(Stored data)

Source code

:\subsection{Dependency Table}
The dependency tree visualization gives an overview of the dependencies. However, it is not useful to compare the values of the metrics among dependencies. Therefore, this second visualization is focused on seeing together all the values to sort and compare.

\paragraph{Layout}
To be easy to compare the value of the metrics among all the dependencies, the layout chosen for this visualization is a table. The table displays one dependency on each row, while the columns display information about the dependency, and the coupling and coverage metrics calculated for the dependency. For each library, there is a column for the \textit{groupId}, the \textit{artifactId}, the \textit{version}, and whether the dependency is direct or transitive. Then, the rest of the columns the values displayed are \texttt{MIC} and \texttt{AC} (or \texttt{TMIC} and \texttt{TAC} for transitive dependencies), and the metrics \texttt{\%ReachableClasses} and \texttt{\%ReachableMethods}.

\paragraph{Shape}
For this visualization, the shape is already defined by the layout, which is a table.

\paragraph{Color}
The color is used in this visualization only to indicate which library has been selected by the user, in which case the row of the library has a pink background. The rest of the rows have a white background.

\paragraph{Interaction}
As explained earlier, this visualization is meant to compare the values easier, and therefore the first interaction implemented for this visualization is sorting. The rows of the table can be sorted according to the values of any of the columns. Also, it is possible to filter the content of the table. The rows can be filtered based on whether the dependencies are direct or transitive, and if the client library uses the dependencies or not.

* [ACTIVITY]: Starting with the line that contains "To be easy to", return each line through the last one of the data above, exactly as written and nothing more.

* [RESPONSE TO THIS TASK]:
To be easy to compare the value of the metrics among all the dependencies, the layout chosen for this visualization is a table. The table displays one dependency on each row, while the columns display information about the dependency, and the coupling and coverage metrics calculated for the dependency. For each library, there is a column for the \textit{groupId}, the \textit{artifactId}, the \textit{version}, and whether the dependency is direct or transitive. Then, the rest of the columns the values displayed are \texttt{MIC} and \texttt{AC} (or \texttt{TMIC} and \texttt{TAC} for transitive dependencies), and the metrics \texttt{\%ReachableClasses} and \texttt{\%ReachableMethods}.

\paragraph{Shape}
For this visualization, the shape is already defined by the layout, which is a table.

\paragraph{Color}
The color is used in this visualization only to indicate which library has been selected by the user, in which case the row of the library has a pink background. The rest of the rows have a white background.

\paragraph{Interaction}
As explained earlier, this visualization is meant to compare the values easier, and therefore the first interaction implemented for this visualization is sorting. The rows of the table can be sorted according to the values of any of the columns. Also, it is possible to filter the content of the table. The rows can be filtered based on whether the dependencies are direct or transitive, and if the client library uses the dependencies or not.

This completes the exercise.